# NC Slingshot Hunting Information.



## Jacob Smalley (Mar 18, 2014)

This is a repost from my FB.

Original Post: Legality question. I heard that hunting with a slingshot is legal in NC. But when I tried to find info on it I came up empty. I can't even find how the state defines a slingshot.

What about slingbows that are over 35lb draw?

And yes I have emailed the wildlife people. But obviously they are not in at this time of night.

And if it is illegal would I just contact my NC rep (Ronald Rabin) to see of he can get a law passed to legalize it?

Information Post 1:

So I called the wildlife office and they couldn't tell me. They did tell me it was a county issue. And that I would have to talk to the GW of each county, since there is absolutely no info online. So I called Harnett, Wake, Chatham, Lee, and Durham GW's. Got voicemail, left a message.

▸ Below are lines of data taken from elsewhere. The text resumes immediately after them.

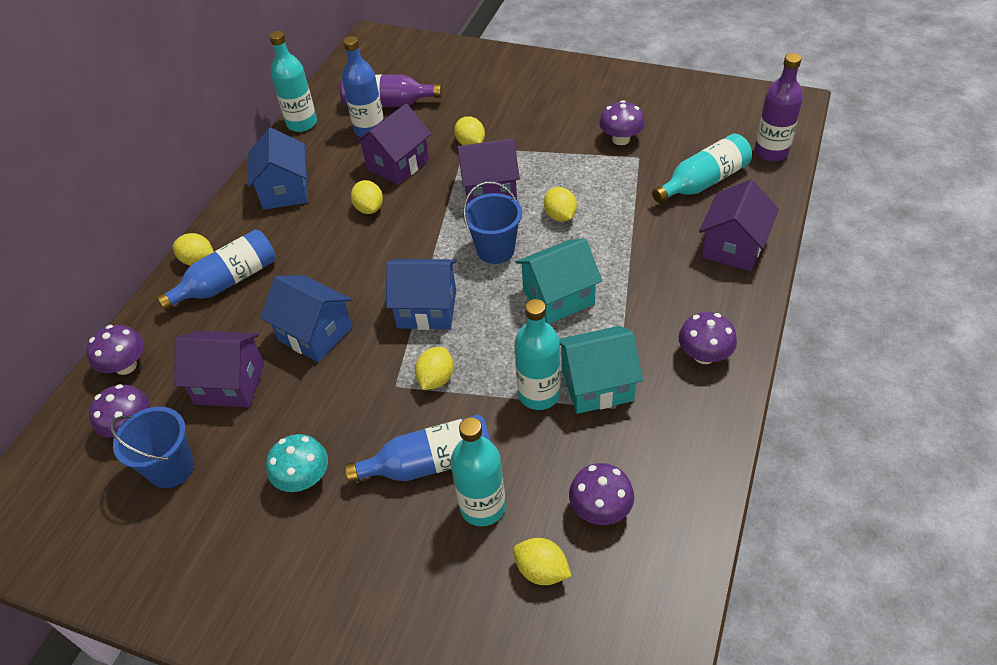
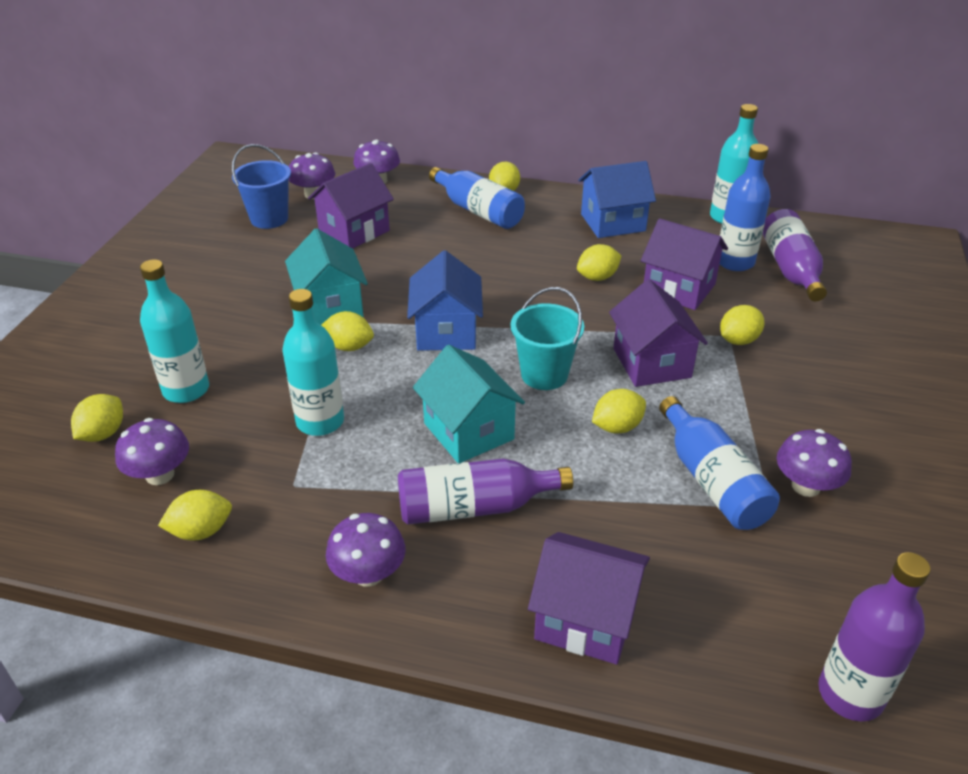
camera: 80 degrees right, 10 degrees down
purple house [174,331,264,408] -> purple house turned 45 degrees clockwise [308,163,394,249]
blue house [260,275,352,362] -> none
turquoise mushroom [266,434,328,492] -> none
blue bottle [345,415,490,483] -> blue bottle moved to [659,396,780,530]
blue bucket [463,182,522,264] -> turquoise bucket [511,287,584,390]
turquoise house [559,326,643,414] -> turquoise house moved to [285,228,368,325]
turquoise bottle [652,133,752,203] -> none
none -> yellow lemon [158,490,232,541]
none -> purple bottle [398,459,573,525]

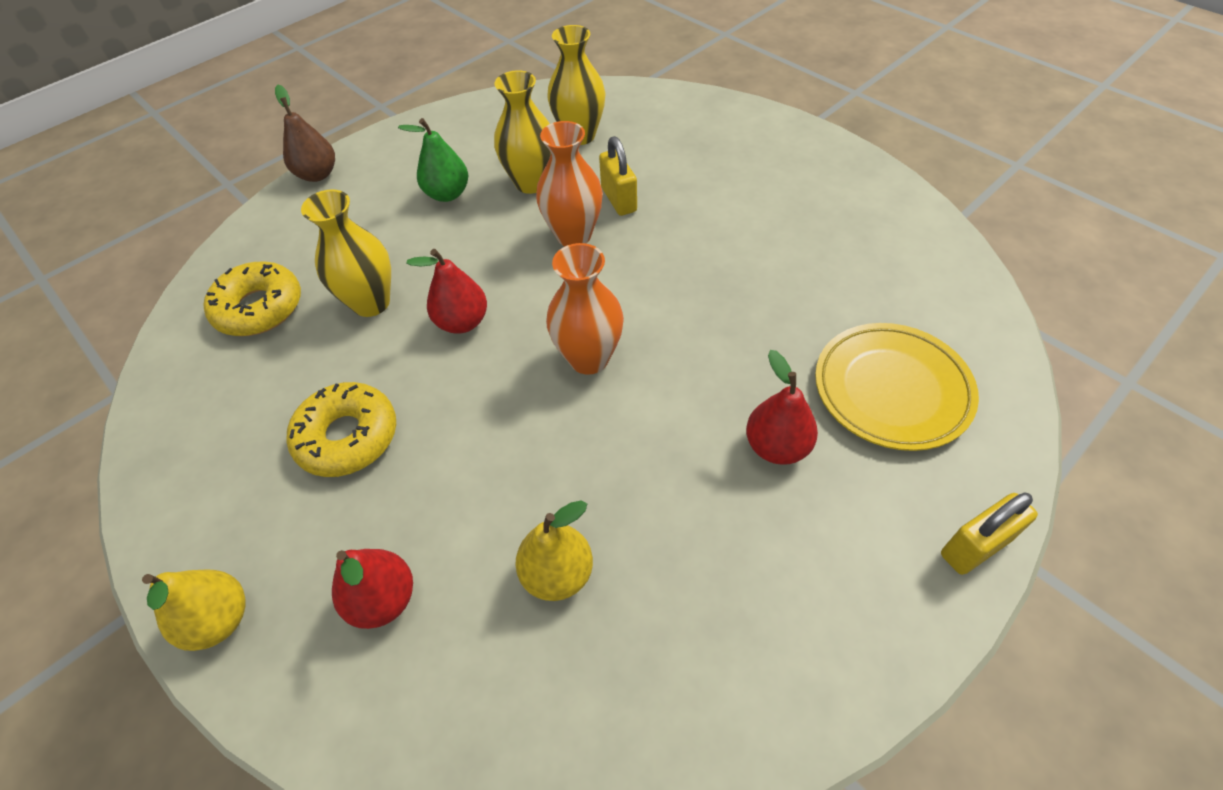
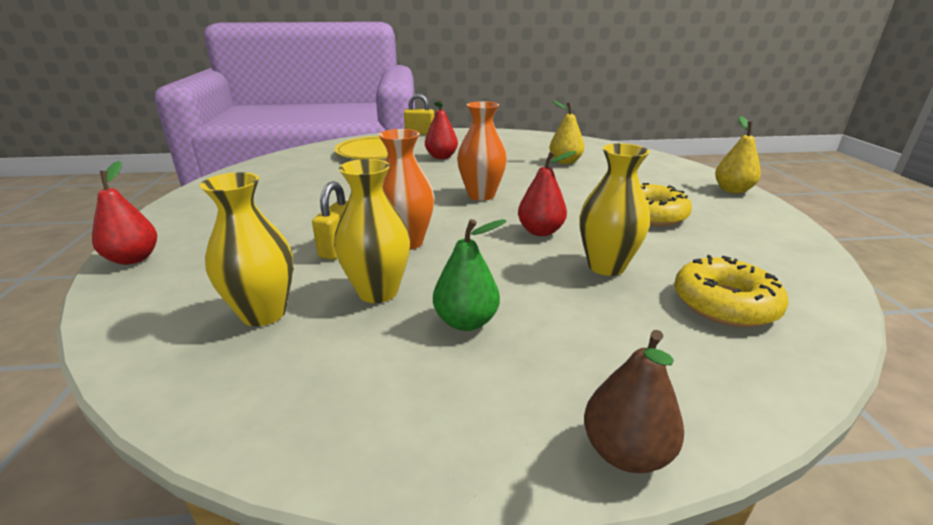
camera: 145 degrees left, 25 degrees down
red pear [332,549,413,629] -> red pear moved to [92,161,157,265]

Praying for positive answers as I love my slingshot.

Information Post 2:

Follow up: I finally got a call back from Brently Ward of Wake Co. and he said he did not have a problem with it. Then I got a call from Ronald Ellington of Harnett Co. and he said that because it does not specifically state slingshots then its not legal. The 2 of them are not in contact to determine what is right and such.

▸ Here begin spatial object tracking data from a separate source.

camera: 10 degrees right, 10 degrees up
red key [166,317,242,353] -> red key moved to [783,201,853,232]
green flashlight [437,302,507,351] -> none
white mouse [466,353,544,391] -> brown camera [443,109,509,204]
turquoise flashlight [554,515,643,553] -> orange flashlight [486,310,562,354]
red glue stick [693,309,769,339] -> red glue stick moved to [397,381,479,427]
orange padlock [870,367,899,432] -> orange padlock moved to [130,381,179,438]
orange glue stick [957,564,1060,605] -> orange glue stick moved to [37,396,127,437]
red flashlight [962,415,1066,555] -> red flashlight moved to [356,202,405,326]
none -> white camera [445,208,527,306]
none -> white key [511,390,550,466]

I have always heard that if there is not a law against something then its not illegal. Additionally I have been in contact with Sen. Ronald Rabin to see about getting a law passed that specifically states that slingshots are allowed as well as air rifles, which are perfectly legal. Although some people view them as a gray area. There should be no grey areas and you should be allowed to use primitive weapons such as rabbit sticks as well.

Essentially, the laws are murky at best and really need cleaned up and made as free as possible.

Final Post:
Heard back from the Wake Co. game warden. The final word is that it is not allowed because its not specifically cited as a method of take. He did however alert me to a wildlife hearing on rule changes. Its a public hearing where people are allowed to suggest laws. Harnett Co. is in district 4. I am going to use that avenue as well as going through my NC senator (Sen. Ronald Rabin) to have the law changed as well. I am going to try and include slingshots and slingbows (slingbow for both large and small game). Additionally while air rifles are allowed they are not explicitly written, which I am hoping to get put on the books as well.

---------------------------------------------------------------------

I am trying to locate a date, location and time for the 2015 meetings. I will have to call them about it. Additionally I will keep this updated on my fight to get slingshot hunting in NC legalized.


----------



## Adirondack Kyle (Aug 20, 2012)

Keep up the fight bro, Nathans down in Nc, you should shoot him a message and let him know your ambitions, he may be interested in helping in some way, (just a suggestion)
I think the fact that he runs a hell of a slingshot business , and it's in Nc
And you have plenty of pics of cleanly taken game in the hunting section


----------



## Jacob Smalley (Mar 18, 2014)

I didn't know the guy that makes FlippinOut is here. So is Montie Gear. I will contact them both. I am going to submit ballistics as well. As well as other states laws.


----------